Though considering a recount, just days after Ayatollah Khamenei called President Mahmoud Ahmadinejad's reelection "divine," the regime on Tuesday barred foreign journalists from leaving their offices and arrested prominent reformists.
Here is a rundown of what's happening on various fronts, as reported by different outlets. Click on the news source's name to see the full article.
Crackdown on dissidents
"Iran was braced for a fifth day of unrest today as the government intensified its crackdown on opposition figures with the arrest of dozens of leading critics and issued a further warning against reporting of the protest movement," reported the Guardian in London.
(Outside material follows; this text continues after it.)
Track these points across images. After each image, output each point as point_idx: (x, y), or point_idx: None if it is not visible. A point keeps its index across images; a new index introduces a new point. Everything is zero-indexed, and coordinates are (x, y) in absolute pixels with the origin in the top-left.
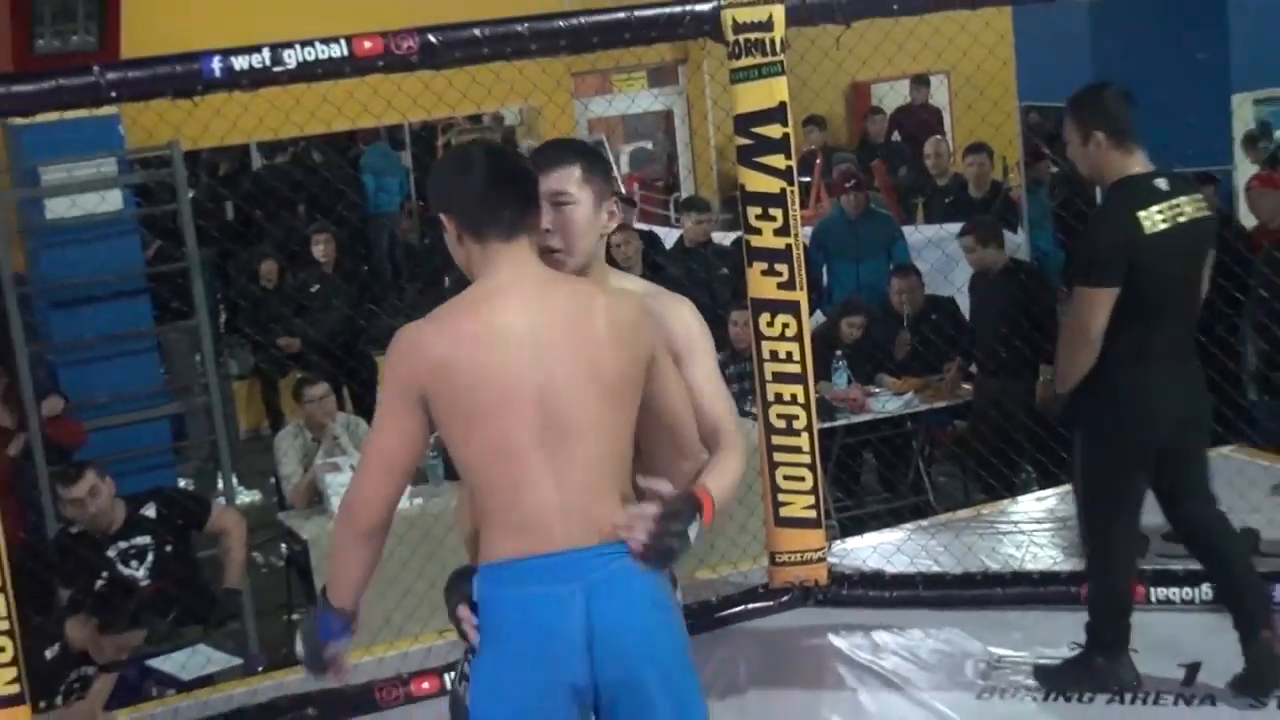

"Iranian intelligence and security forces are using the public protests to engage in what appears to be a major purge of reform-oriented individuals whose situations in detention could be life-threatening," said Aaron Rhodes, a spokesman for the International Campaign for Human Rights in Iran.
10 days and counting
"The country's Guardian Council, a 12-man committee that serves to uphold the constitution, announced Tuesday that it had begun a 10-day investigation into allegations of voting irregularities, but also praised the election process and said the reevaluation would be limited to specific areas where alleged infractions took place," reported the Los Angeles Times.
Agence France-Presse quotes Khamenei as saying Wednesday: "If the examination of the problems requires recounting of some ballot boxes, it should be definitely done in the presence of the representatives of candidates so that everybody is assured," he said.
Interestingly, at a pro-government rally Tuesday in Tehran, "many of the placards and slogans at the pro-government rally were in support of Khamenei rather than Ahmadinejad," another L.A. Times article reported.